Affording a place to live in Nashville has become more difficult amid the city’s rapid growth.
But figuring out what the city should do to maintain affordable housing units — and encourage builders to create more — hasn’t been easy. Until a wave of recent attention, Metro has tried relatively few methods of increasing affordable housing.
Now, less than a month since the Metro Council put in motion one of the policies most coveted by advocates, signs of uncertainty have surfaced, and work has already begun on a “backup plan.”
At issue is a Metro effort to create an “inclusionary zoning” policy. This kind of rule would require that new home construction projects include some affordable units.

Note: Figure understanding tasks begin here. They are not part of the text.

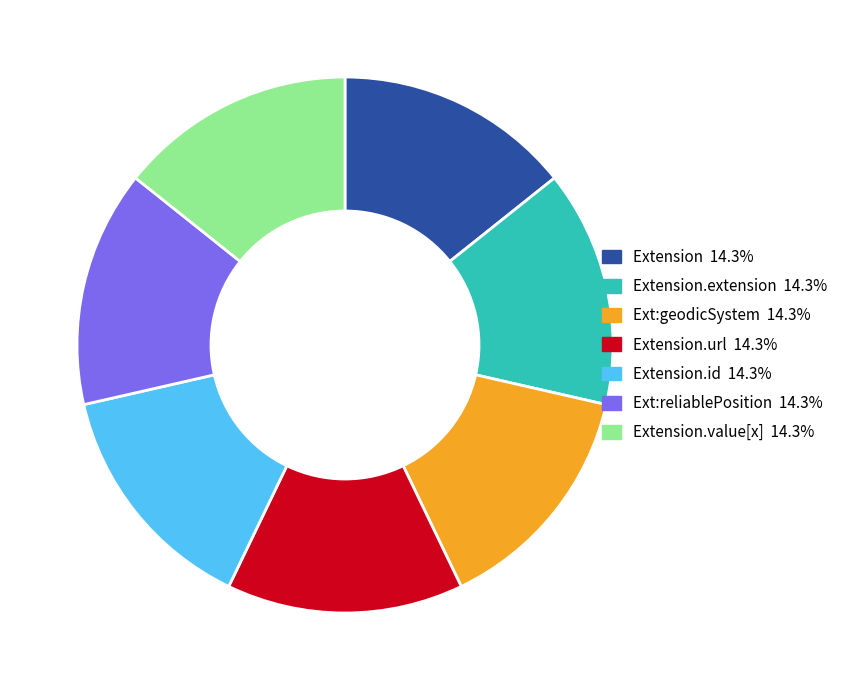

Is there a majority slice in this chart?

No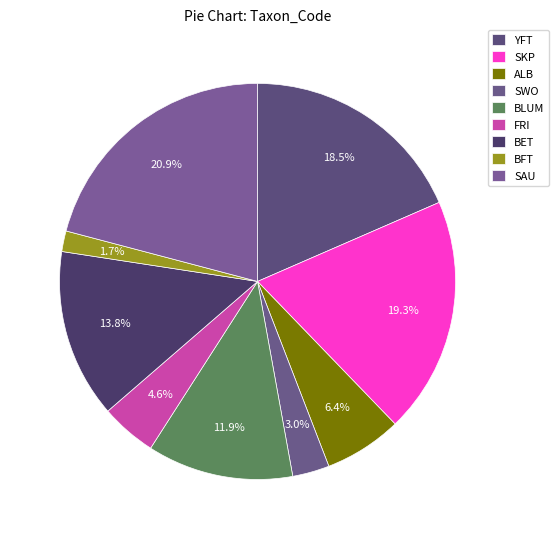

Combined, what portion of the pie is SAU and BET?

34.7%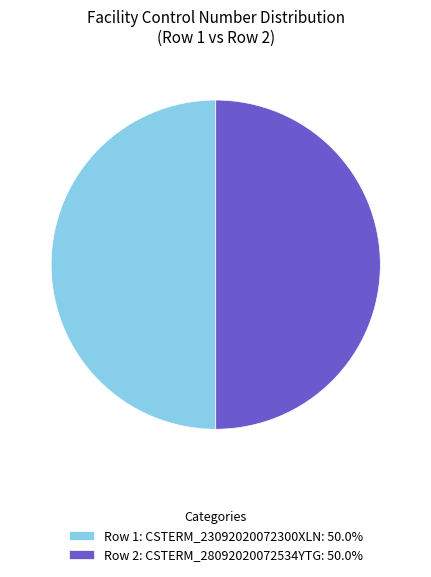

Approximately how many times larger is the value at Row 1: CSTERM_23092020072300XLN: 50.0% compared to Row 2: CSTERM_28092020072534YTG: 50.0%?

1.0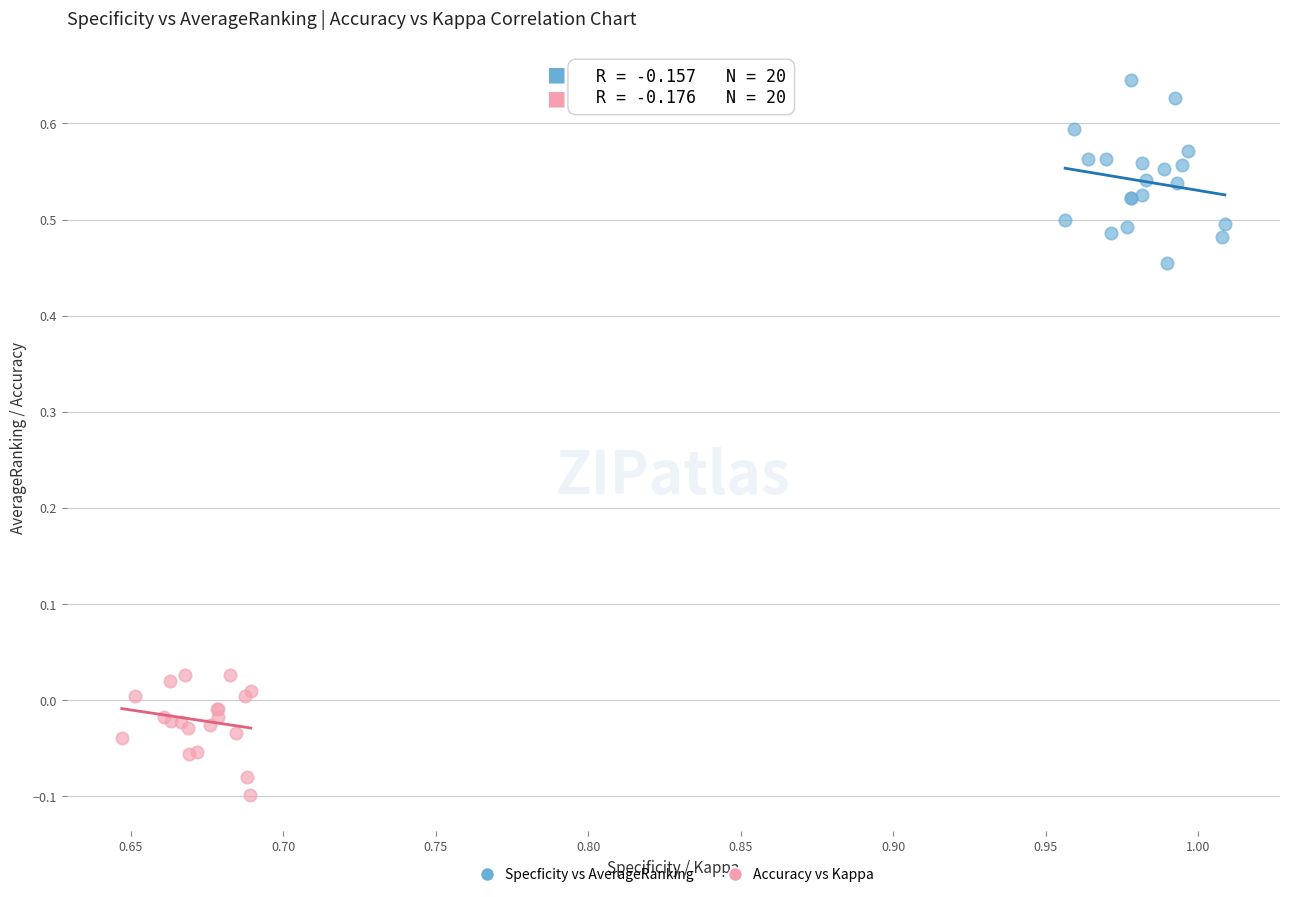

Which series has the widest spread of Y values?

Specficity vs AverageRanking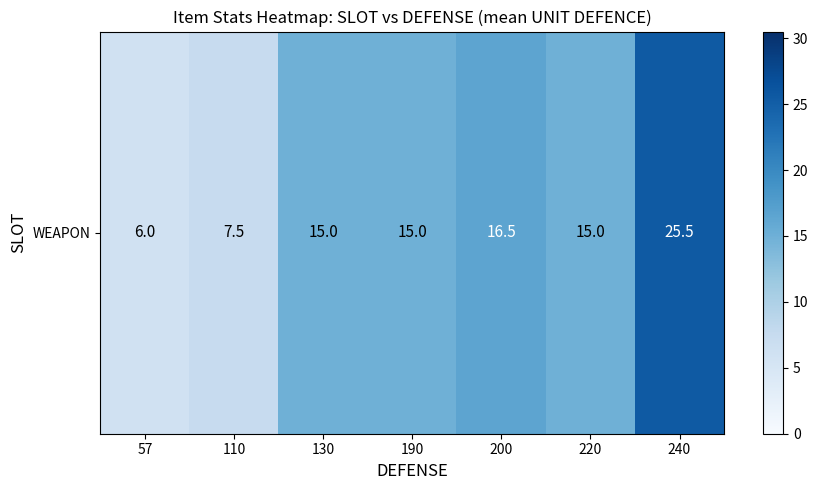

List the labels in order of value, largest first.

240, 200, 130, 190, 220, 110, 57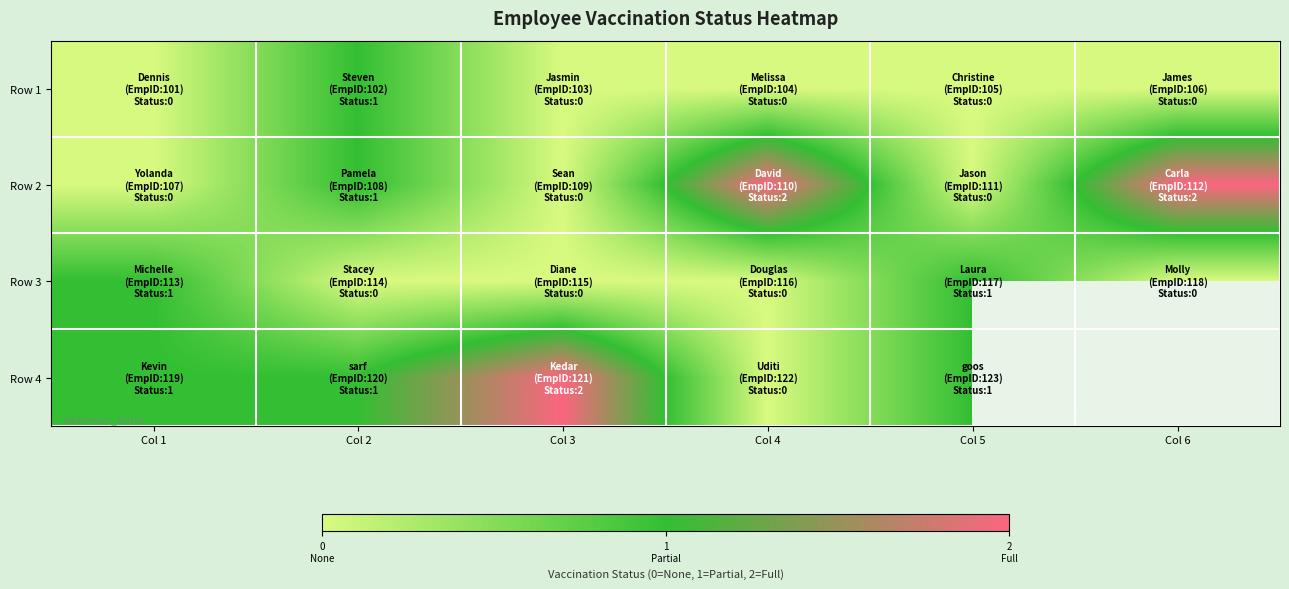

What is the average value of the Row 2 series?

0.8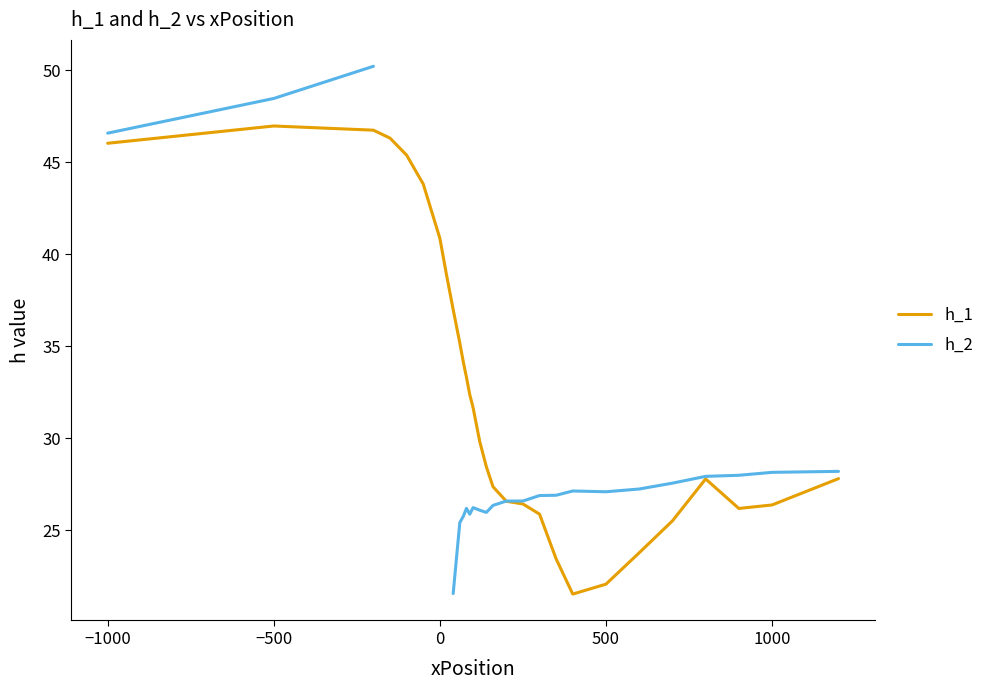

What is the lowest value of the h_1 series?

21.5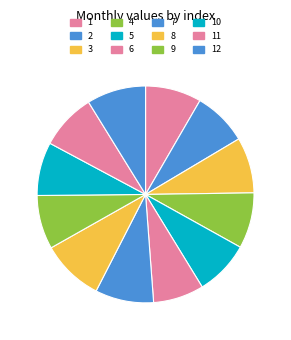

Approximately how many times larger is the value at 1 compared to 8?

0.9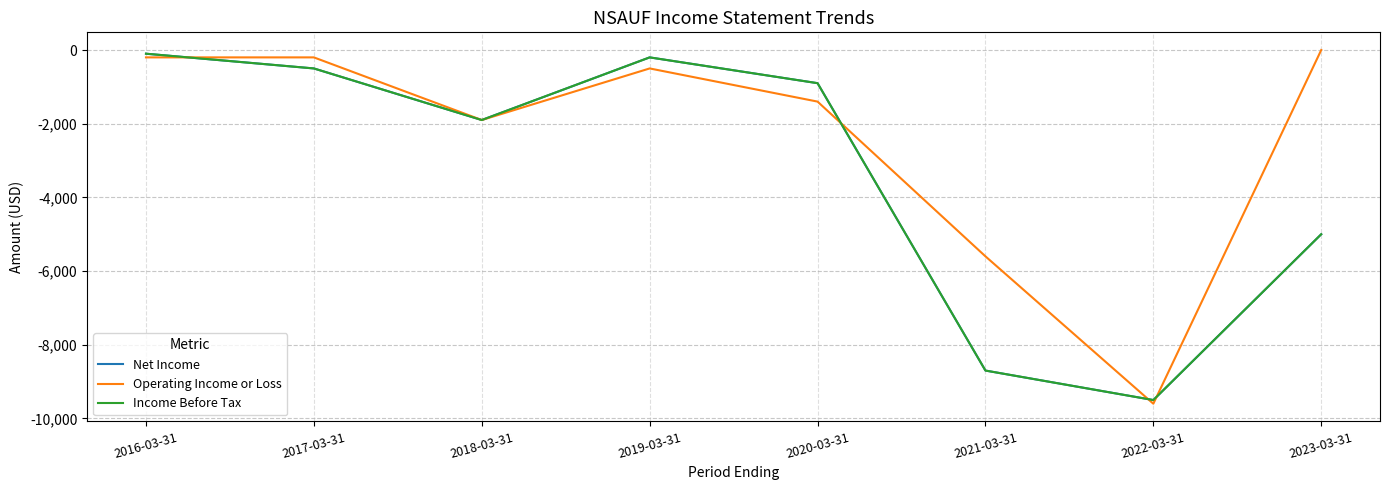

Is this an area chart (filled region under the line)?

No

While many specifics would need to be determined, a council bill that passed the first of three readings on May 19 took the first step to requiring affordable units across Davidson County. In fact, the plan suggests a requirement that 14 percent of the units in a new development remain affordable.
Advocate Floyd Shechter, with A VOICE, said 500 counties nationwide already have similar building requirements.
“It is time to act,” he said.
Yet on Tuesday night, the Metro Council could consider a slightly different bill. Although much of the language is the same, the new proposal eliminates the 14 percent requirement.
Councilman Brady Banks said he heard some opposition to the earlier, more aggressive proposal.
“We were getting the sense that the original bill, the way it was proposed, with some of the mandates … those kinds of questions really hadn’t been answered by the Planning Commission.”
The new bill that Banks is co-sponsoring could also take a slightly different path to get council approval — a route that requires six fewer votes than the first bill filed in May.
Banks called his bill a “safety net” that he is willing to defer. He would push for his version later, should the first measure face too much resistance.
If either proposal moves forward, the council and other planning officials will need several weeks to get to a final vote and even longer to determine the specifics of the policy.
“I wish I could tell you that this was a clear road map, but it’s not,” Shechter said. “There’s a lot of forks in the road between now and (final reading).”